▸ SOURCE PASSAGE:
____
4 K.W. Thomas & R.H. Kilmann, Thomas-Kilmann Conflict Mode Instrument (1974) available through Consulting Psychologists Press, Inc. at www.cpp-db.com (last visited on May 15, 2001).
5 Peter M. Senge, The Fifth Discipline: The Art & Practice of the Learning Organization 142, Doubleday (1990).
6 Id. at 311. Further, “intentional or inadvertent pressures that make success at work and success at home an “either/or” proposition violate this [reciprocal] compact” Id. which is essential for maximal organizational effectiveness.
7 This step presupposes that the organization has a stated, preferably written, purpose or vision and mission statement. If not, it is useful to allow the team to create them, along with necessary operational rules and policies, or at least have input into the process; rather than having such directives “issued from on high” as they are otherwise perceived.
8 “WIN-WIN” is significantly different from “WIN-win,” which more resembles win-lose however spelled. This is not a trivial distinction, especially if you are the one that only gets to “win” rather than “WIN.”
9 The “entire team” may be defined as a practice area in a larger firm (attorneys, legal support staff and applicable administrative staff) or the entire population of a smaller firm.
10 A limit of one sentence or even something like “one word that best describes you now” is sufficient, since it is simply to serve the purpose of making sure every person says something at every meeting to encourage contribution.
11 One technique to practice this is to “under-promise and over deliver.” Under promising doesn’t mean doing less than your best – delivering excellence is always important. Rather, it means giving yourself more room to produce a result than you think you will need. When estimating completion time, do your best to be accurate and then double the amount you determine. Ask for the double amount of time. Even if the other party needs it sooner than that, chances are doing so will buy you more time than you need – that’s an “under-promise” for you. Then you’ll have plenty of extra time to complete and deliver early – and pleasantly surprise the other person ahead of schedule, “over-delivering” great work. Of course an additional benefit is built in anticipation – if anything needs to be changed, there is still time to deliver, with changes, by the date originally promised. A simple, but effective concept to practice.
____
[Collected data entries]

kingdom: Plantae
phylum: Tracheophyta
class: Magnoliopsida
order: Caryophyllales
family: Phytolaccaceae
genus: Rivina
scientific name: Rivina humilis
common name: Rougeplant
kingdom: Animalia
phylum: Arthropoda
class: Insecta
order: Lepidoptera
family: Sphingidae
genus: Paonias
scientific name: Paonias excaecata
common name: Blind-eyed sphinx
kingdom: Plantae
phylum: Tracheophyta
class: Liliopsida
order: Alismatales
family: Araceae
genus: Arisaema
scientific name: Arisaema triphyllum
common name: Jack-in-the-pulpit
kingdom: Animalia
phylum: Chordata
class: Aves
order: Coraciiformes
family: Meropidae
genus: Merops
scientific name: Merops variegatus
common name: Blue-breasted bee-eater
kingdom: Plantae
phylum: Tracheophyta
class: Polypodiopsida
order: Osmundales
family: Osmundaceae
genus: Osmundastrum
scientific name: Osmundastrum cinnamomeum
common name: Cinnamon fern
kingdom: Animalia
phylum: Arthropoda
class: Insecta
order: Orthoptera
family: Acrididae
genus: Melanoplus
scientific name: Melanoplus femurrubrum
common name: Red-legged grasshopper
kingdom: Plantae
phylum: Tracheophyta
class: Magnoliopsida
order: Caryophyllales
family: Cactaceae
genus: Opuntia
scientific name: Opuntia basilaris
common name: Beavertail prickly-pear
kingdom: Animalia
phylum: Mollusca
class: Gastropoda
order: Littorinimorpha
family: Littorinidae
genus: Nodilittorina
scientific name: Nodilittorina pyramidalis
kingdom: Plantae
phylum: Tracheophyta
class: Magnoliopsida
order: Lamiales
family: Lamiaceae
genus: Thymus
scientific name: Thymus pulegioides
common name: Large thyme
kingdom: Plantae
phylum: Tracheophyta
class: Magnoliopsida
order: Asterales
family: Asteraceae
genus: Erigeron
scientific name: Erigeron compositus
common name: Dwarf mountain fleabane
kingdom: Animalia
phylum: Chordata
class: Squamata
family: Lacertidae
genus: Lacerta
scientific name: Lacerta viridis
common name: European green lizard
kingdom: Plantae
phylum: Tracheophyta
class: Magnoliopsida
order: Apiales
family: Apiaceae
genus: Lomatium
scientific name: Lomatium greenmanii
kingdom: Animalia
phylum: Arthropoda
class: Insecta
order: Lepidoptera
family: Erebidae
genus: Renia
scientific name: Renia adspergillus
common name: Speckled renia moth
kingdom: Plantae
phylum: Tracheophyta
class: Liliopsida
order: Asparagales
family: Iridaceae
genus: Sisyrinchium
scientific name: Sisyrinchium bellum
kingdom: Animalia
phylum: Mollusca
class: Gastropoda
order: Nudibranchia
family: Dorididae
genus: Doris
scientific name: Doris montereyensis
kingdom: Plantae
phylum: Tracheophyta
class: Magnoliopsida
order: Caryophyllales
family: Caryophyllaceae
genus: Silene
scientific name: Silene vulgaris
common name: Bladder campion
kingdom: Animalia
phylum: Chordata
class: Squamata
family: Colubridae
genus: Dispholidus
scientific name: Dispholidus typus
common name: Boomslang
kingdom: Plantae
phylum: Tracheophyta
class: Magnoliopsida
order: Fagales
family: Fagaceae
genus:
____
▸ REQUIRED WORK:
[a] In the footnotes on law-firm teamwork, why is a limit of one sentence or "one word that best describes you now" considered sufficient? Answer in one to three sentences.
[b] Pick up the footnotes on law-firm teamwork after their final sentence and continue them.
The listing has no connection to the footnotes on law-firm teamwork.

▸ EXERCISE ANSWERS:
[a] Such a short limit is enough because its only purpose is to make sure every person says something at every meeting. Doing so encourages contribution.

[b]
12 Similar to the children’s party game called “Telephone,” triangulation involves communications delivered through third parties rather than directly from the sender to the recipient, resulting in inaccuracies, misinterpretations, omissions and often altogether garbled messages.
13 See, Jerry Harvey, The Abilene Paradox, and Other Meditations on Management, Jossey-Bass (1996).
14 A survey of health care employees illustrates this important point. They ranked the following 10 job attributes as follows: 1. full appreciation of work done; 2. being included in on thing; 3. understanding of personal problems; 4. job security; 5. good wages; 6. interesting work; 7. opportunity for promotion and growth; 8. organizational loyalty to workers; 9. good working conditions; 10. tactful discipline. This information was updated with 1985 and 1995 statistics, showing subtle changes in ranking relative to changes in the health care industry. "Job security" rose to number 3 and was very narrowly behind number 2, "being included in on things." "Full appreciation of work done" remained first. See, Charles R. McConnell, The Effective Health Care Supervisor, 4th Ed., 1997.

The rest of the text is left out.